Un accordo tra due gruppi per eliminare un potenziale pericolo: quello di un possibile pentimento. E così i De Micco e una paranza dei Quartieri spagnoli tentarono di risolvere la questione a modo loro. Questo il racconto del progetto di omicidio di Antonio Pipolo, l’ex killer del clan di Ponticelli che da quando ha iniziato a collaborare con la giustizia con le sue rivelazioni ha contribuito a colpire al cuore i due gruppi.
“Volevano uccidermi”, il pentito contro il clan De Micco-De Martino
Pipolo ha raccontato di essere finito nel mirino del suo stesso clan che addirittura aveva contattato persone dei Quartieri spagnoli per ucciderlo. Tra questi anche Dylan Di Biasi, figlio dell’ex boss Renato, che in questo provvedimento non è però indagato. A raccontarlo lo stesso Pipolo: ”Faccio parte del clan De Micco, e ho saputo che sabato mattina c’era stato un summit tra i De Micco, i De Martino, i Mazzarella e i De Luca Bossa nel corso del quale hanno deciso di uccidermi perché ritenevano che io fossi quello più debole, nel senso che in caso di arresto avrei potuto collaborare con la giustizia. Avevano deciso di uccidermi fingendo che ci fosse una rissa nella discoteca C.P, all’interno dell’ippodromo. Preciso che il fatto che volessero uccidermi perché temevano che io in caso di arresto avrei potuto collaborare con la giustizia è una mia supposizione”.
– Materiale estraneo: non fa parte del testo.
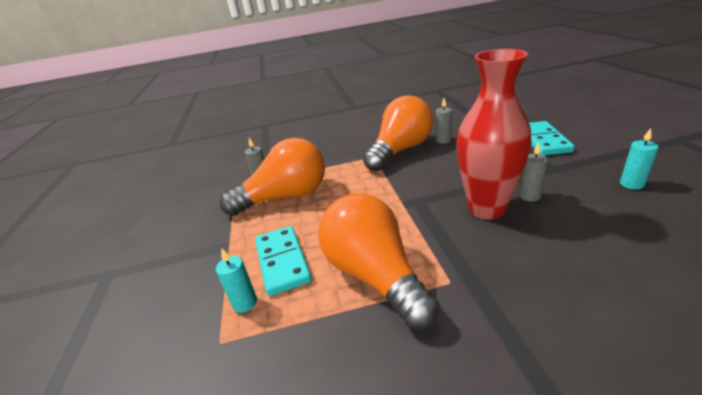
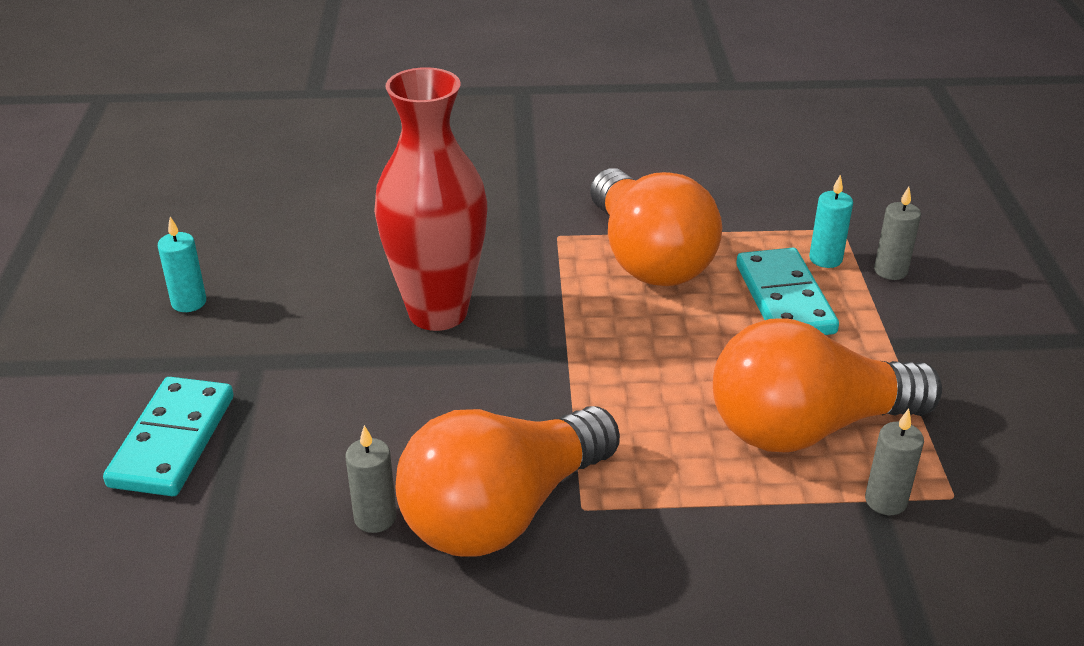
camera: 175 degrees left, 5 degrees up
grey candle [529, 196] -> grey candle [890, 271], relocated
La soffiata che salvò Pipolo
Come svelato da Pipolo a salvarlo fu la soffiata fatta da Gesualdo Sartori detto Aldo, reggente dei Mazzarella: “Al summit ha partecipato una persona che mi ha salvato la vita, è stato il mio angelo custode, Aldo Sartori. Questi mi ha mandato una ragazza una sera in discoteca che mi ha fatto capire che dovevo allontanarmi. Quella sera ero con Umberto Dello Iacolo, Velotti e due ragazzi dei Quartieri e uno di loro chiamato Dylan Di Biasi avevo già notato che voleva fare amicizia. Questi mi si è avvicinato mostrandomi una pistola calibro 38 e chiedendomi se potevo dargli un passaggio a casa. Cosa che non feci. In giro nel quartiere si diceva che Carmine D’Onofrio lo avevo ucciso e per gli altri clan ero io quello più pericoloso dei De Micco e dunque la persona da eliminare. Dunque, poiché ero l’unico a non essere stato arrestato per l’omicidio di Carmine D’Onofrio, oltre a D’Apice Ciro Ivan, pensavano che in caso di arresto avrei collaborato”.